What needs to be done> Please copy every line of text in the material below word for word, and leave the pictures out of your answer.

Available records>

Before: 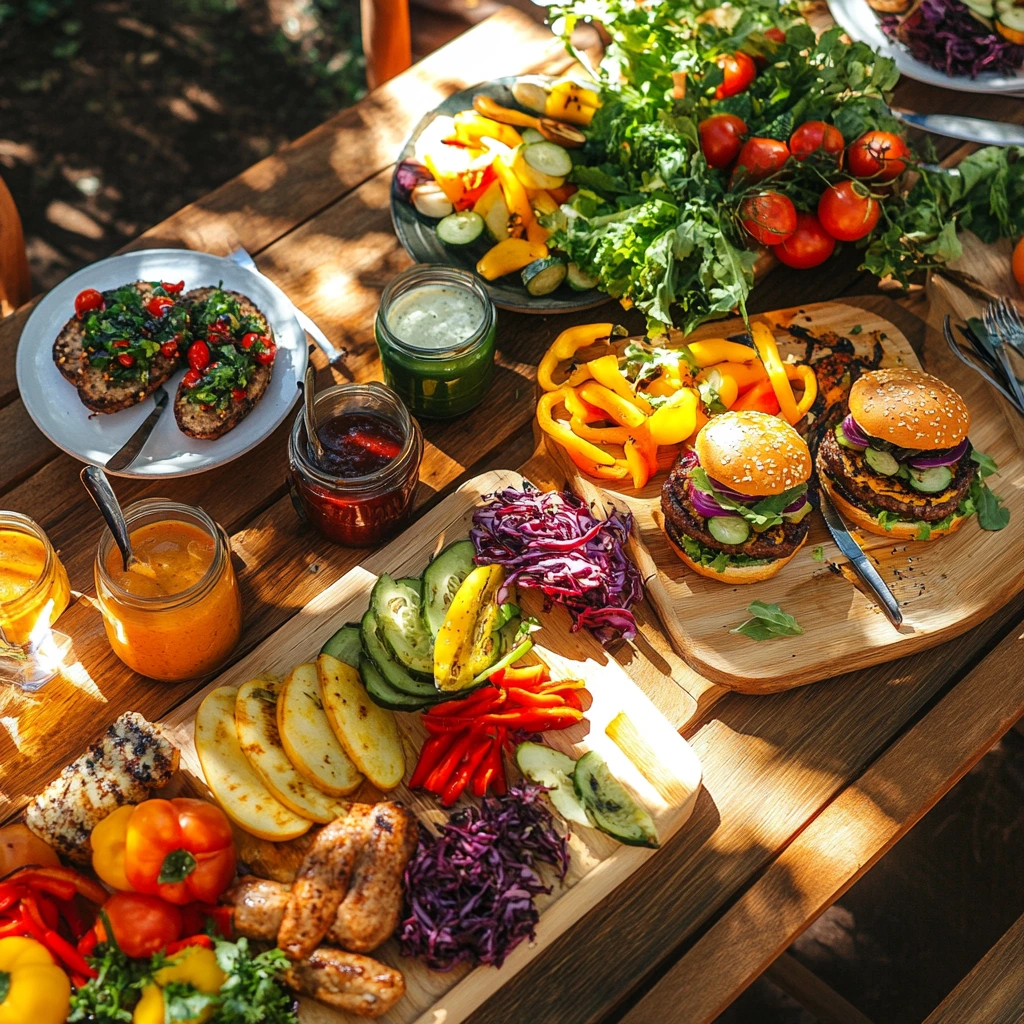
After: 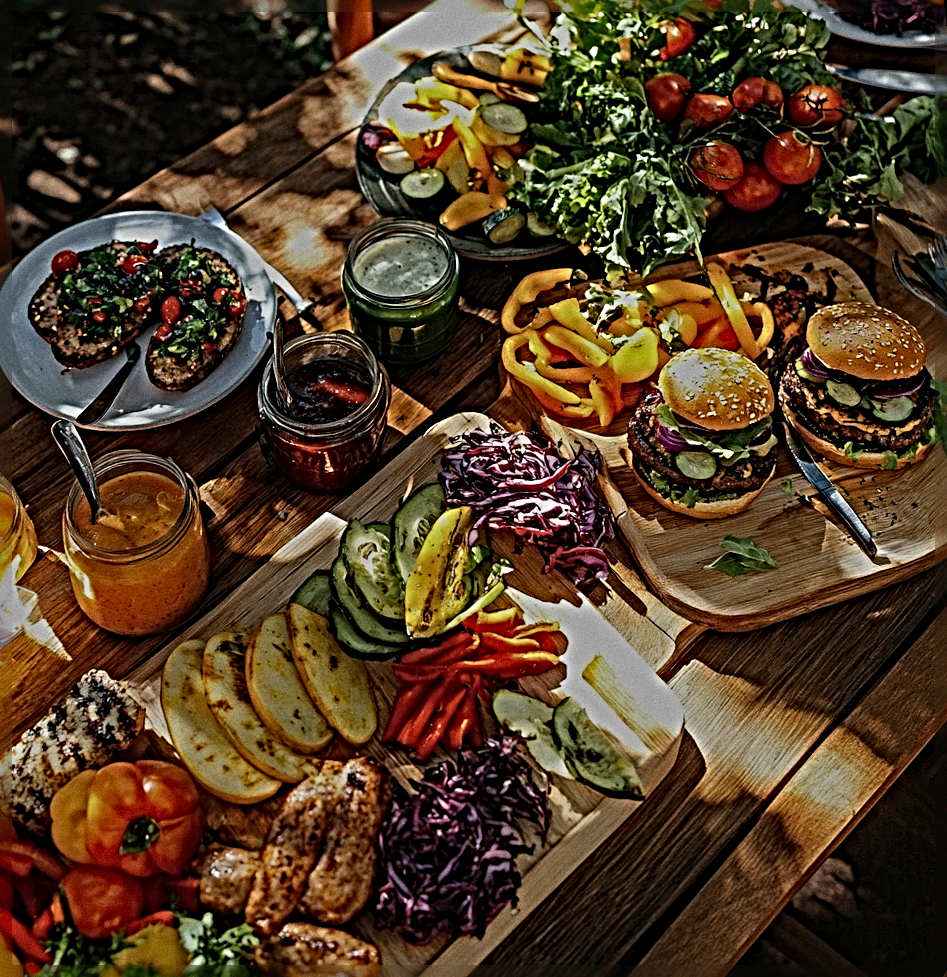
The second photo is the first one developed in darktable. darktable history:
sharpen: radius 6.3, amount 1.8, threshold 0
exposure: exposure -1.468 EV, compensate highlight preservation false
rotate and perspective: rotation -1.68°, lens shift (vertical) -0.146, crop left 0.049, crop right 0.912, crop top 0.032, crop bottom 0.96
grain: coarseness 0.09 ISO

Solution below>
Before: 
After: 
The second photo is the first one developed in darktable. darktable history:
sharpen: radius 6.3, amount 1.8, threshold 0
exposure: exposure -1.468 EV, compensate highlight preservation false
rotate and perspective: rotation -1.68°, lens shift (vertical) -0.146, crop left 0.049, crop right 0.912, crop top 0.032, crop bottom 0.96
grain: coarseness 0.09 ISO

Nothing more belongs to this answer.